**Task item**
Give back, word for word, every line from the one containing "vibrant foliage and" to the end of the listing, and nothing more.
◇ ◇ ◇ ◇ ◇ ◇ ◇
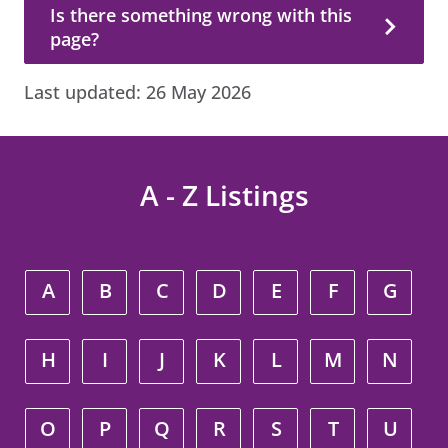
Is there something wrong with this page?
Is there something wrong with this
page?
Last updated:
26 May 2026
A - Z Listings
A
B
C
D
E
F
G
H
I
J
K
L
M
N
O
P
Q
R
S
T
U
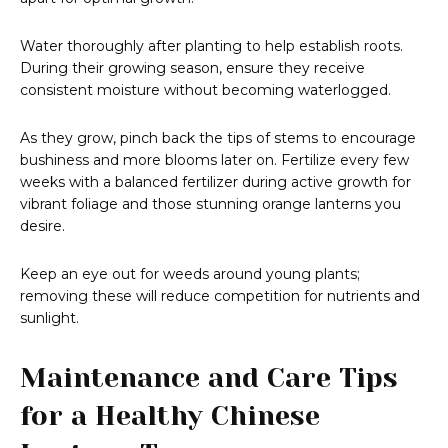
Water thoroughly after planting to help establish roots.
During their growing season, ensure they receive
consistent moisture without becoming waterlogged.
As they grow, pinch back the tips of stems to encourage
bushiness and more blooms later on. Fertilize every few
weeks with a balanced fertilizer during active growth for
vibrant foliage and those stunning orange lanterns you
desire.
Keep an eye out for weeds around young plants;
removing these will reduce competition for nutrients and
sunlight.
Maintenance and Care Tips
for a Healthy Chinese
◇ ◇ ◇ ◇ ◇ ◇ ◇
**Response box**
vibrant foliage and those stunning orange lanterns you
desire.
Keep an eye out for weeds around young plants;
removing these will reduce competition for nutrients and
sunlight.
Maintenance and Care Tips
for a Healthy Chinese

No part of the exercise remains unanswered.